We group our related work into variations of value iteration, compositional verification of MDPs, and multi-objective verification.

Value Iteration. Value iteration as standard analysis of MDPs [29] is widely studied. In the undiscounted, indefinite horizon case we study, value iteration requires an exponential number of iterations in theory, but in practice converges earlier. This motivates the search for sound termination criteria. Optimistic value iteration [30] is now widely adopted as the default approach [11, 29]. To accelerate VI, various asynchronous variations have been suggested that prevent operating on the complete state space. In particular topological VI [2, 15] and (uni-directional) sequential VI [25, 28, 36] aim to exploit an acyclic structure similar to what exists in uni-directional MDPs.

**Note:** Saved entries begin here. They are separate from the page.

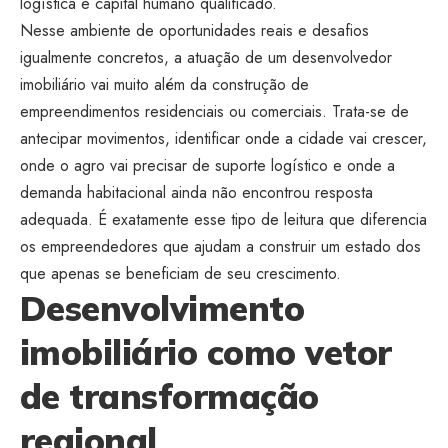
logística e capital humano qualificado.
Nesse ambiente de oportunidades reais e desafios
igualmente concretos, a atuação de um desenvolvedor
imobiliário vai muito além da construção de
empreendimentos residenciais ou comerciais. Trata-se de
antecipar movimentos, identificar onde a cidade vai crescer,
onde o agro vai precisar de suporte logístico e onde a
demanda habitacional ainda não encontrou resposta
adequada. É exatamente esse tipo de leitura que diferencia
os empreendedores que ajudam a construir um estado dos
que apenas se beneficiam de seu crescimento.
Desenvolvimento
imobiliário como vetor
de transformação
regional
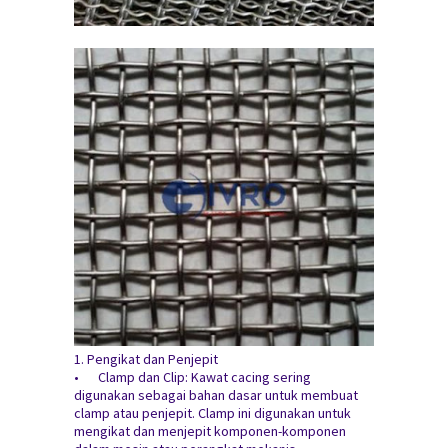
1. Pengikat dan Penjepit
•
Clamp dan Clip: Kawat cacing sering
digunakan sebagai bahan dasar untuk membuat
clamp atau penjepit. Clamp ini digunakan untuk
mengikat dan menjepit komponen-komponen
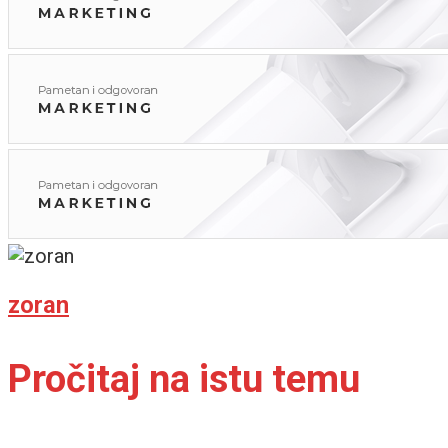
zoran
Pročitaj na istu temu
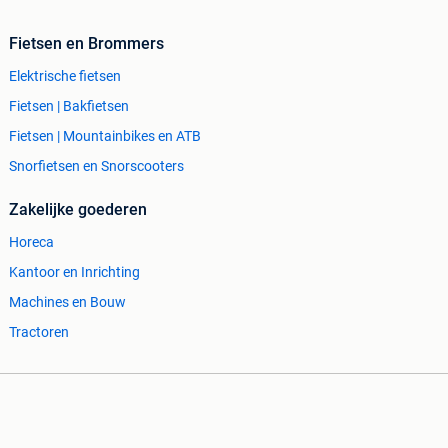
Fietsen en Brommers
Elektrische fietsen
Fietsen | Bakfietsen
Fietsen | Mountainbikes en ATB
Snorfietsen en Snorscooters
Zakelijke goederen
Horeca
Kantoor en Inrichting
Machines en Bouw
Tractoren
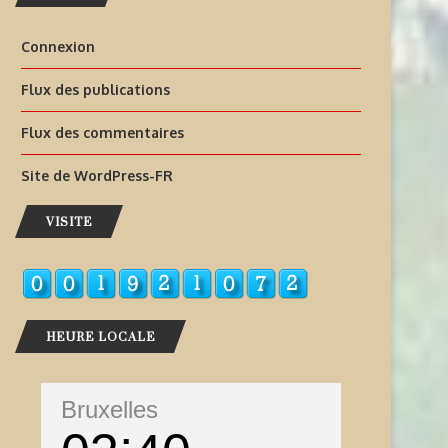
Connexion
Flux des publications
Flux des commentaires
Site de WordPress-FR
VISITE
HEURE LOCALE
Bruxelles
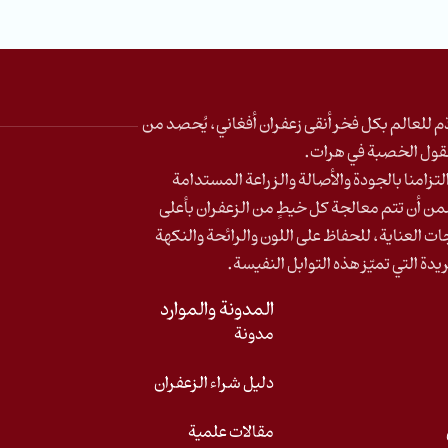
ّم للعالم بكل فخر أنقى زعفران أفغاني، يُحصد من
قول الخصبة في هرات
.
لتزامنا بالجودة والأصالة والزراعة المستدامة
ن أن تتم معالجة كل خيطٍ من الزعفران بأعلى
ات العناية، للحفاظ على اللون والرائحة والنكهة
يدة التي تميّز هذه التوابل النفيسة.
المدونة والموارد
مدونة
دليل شراء الزعفران
مقالات علمية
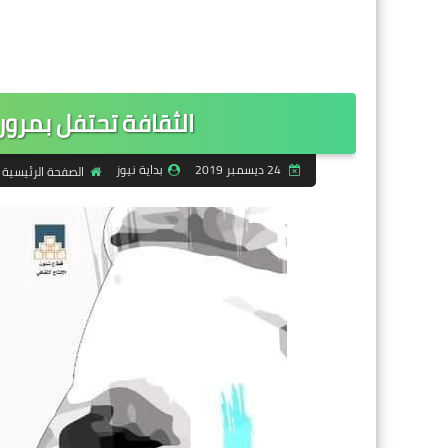
الثقافة تحتفل بمرور 60 عام على تأسيس فرقة رض
24 ديسمبر 2019
بداية نيوز
الصفحة الرئيسية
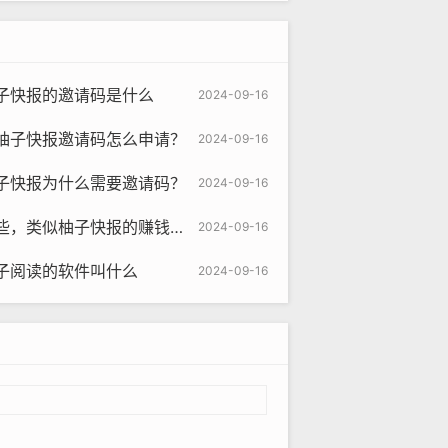
子快报的邀请码是什么
2024-09-16
柚子快报邀请码怎么申请？
2024-09-16
子快报为什么需要邀请码？
2024-09-16
似柚子快报的赚钱软件是真的吗
2024-09-16
子阅读的软件叫什么
2024-09-16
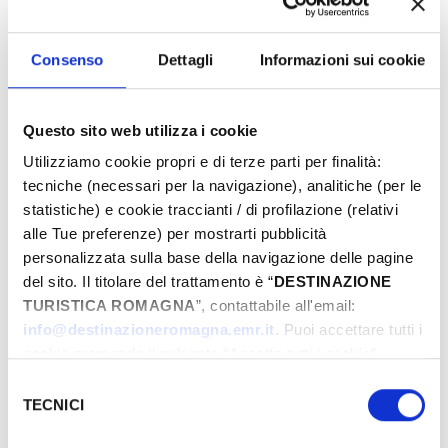
Nei dintorni
Consenso
Dettagli
Informazioni sui cookie
Partendo da piazza Ganganelli verso la collina, si
Questo sito web utilizza i cookie
percorre la SP 14 e dopo circa 6 km si giunge a
Poggio Torriana
dove si nota la sagoma del
Utilizziamo cookie propri e di terze parti per finalità:
suggestivo
Palazzo Marcosanti
, residenza
tecniche (necessari per la navigazione), analitiche (per le
statistiche) e cookie traccianti / di profilazione (relativi
fortificata di campagna del XIII secolo, e dove si
alle Tue preferenze) per mostrarti pubblicità
possono visitare i
Mulini
testimonianza della
personalizzata sulla base della navigazione delle pagine
ricca realtà molitoria della Valmarecchia.
del sito. Il titolare del trattamento è “
DESTINAZIONE
Proseguendo sulla SP 14, dopo 5 km si raggiunge
TURISTICA ROMAGNA
”, contattabile all'email:
Torriana
, appollaiata su uno sperone roccioso;
info@destinazioneromagna.emr.it
. Puoi accettare tutti i
dopo altri 4 km si incontra
cookie premendo il pulsante “Accetta tutti i cookie”,
Montebello
posizionata anch’essa su un’altura
proseguire cliccando su “Usa solo i cookie necessari" o
Selezione
che domina la valle: qui è d’obbligo la visita alla
gestire le tue preferenze facendo clic su “Personalizza”.
TECNICI
del
Qualora acconsenti a tutti i cookie i Tuoi dati potranno
Rocca dei Guidi di Bagno
castello reso famoso
consenso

Sequentially Composed MDPs. The exploitation of a compositional structure in MDPs is widely studied. In particular, the sequential composition in our paper is closely related to hierarchical compositions that capture how tasks are often composed of repetitive subtasks [5, 6, 23, 31, 35, 48, 50, 51]. While we study a fully model-based approach, Jothimurugan et al. [33] provide a compositional reinforcement learning method whose sub-goals are induced by specifications. Neary et al. [40] update the learning goals based on the analysis of the component MDPs, but do not consider the possibility of reaching multiple exits. The widespread option-framework and variations such as abstract VI [34], aggregate policies [14, 49] into additional actions to speed up convergence of value iterations and is often applied in model-free approaches. In the context of OVI, we must converge everywhere and the bottom-up stopping criterion is not easily lifted to a model-free setting.

Further Related Work. As a different type of compositional reasoning, assume-guarantee reasoning [7, 12, 16, 18, 19, 38, 39] is a central topic, and a compositional probabilistic framework [38] with the parallel composition \(\parallel \) is also based on Pareto curves: extending string diagrams of MDPs for the parallel composition \(\parallel \) is challenging, but an interesting future work. We mention that there are VIs on Pareto curves solving multi-objective simple stochastic games [1, 13]. Due to the multi-objectivity, they maintain a set of points for each state during iterations; CVI solves single-objective oMDPs determined by weights, thus we maintain a single value for each state during iterations.

9 Conclusion

This paper investigates the verification of compositional MDPs, with a particular focus on approximating the behavior of the component MDPs via a Pareto cache and sound stopping criteria for value iteration. The empirical evaluation does not only demonstrate the efficacy of the novel algorithms, but also demonstrates the potential for further improvements, using asynchronous value iteration, efficient Pareto caches manipulations, and powerful compositional stopping criteria.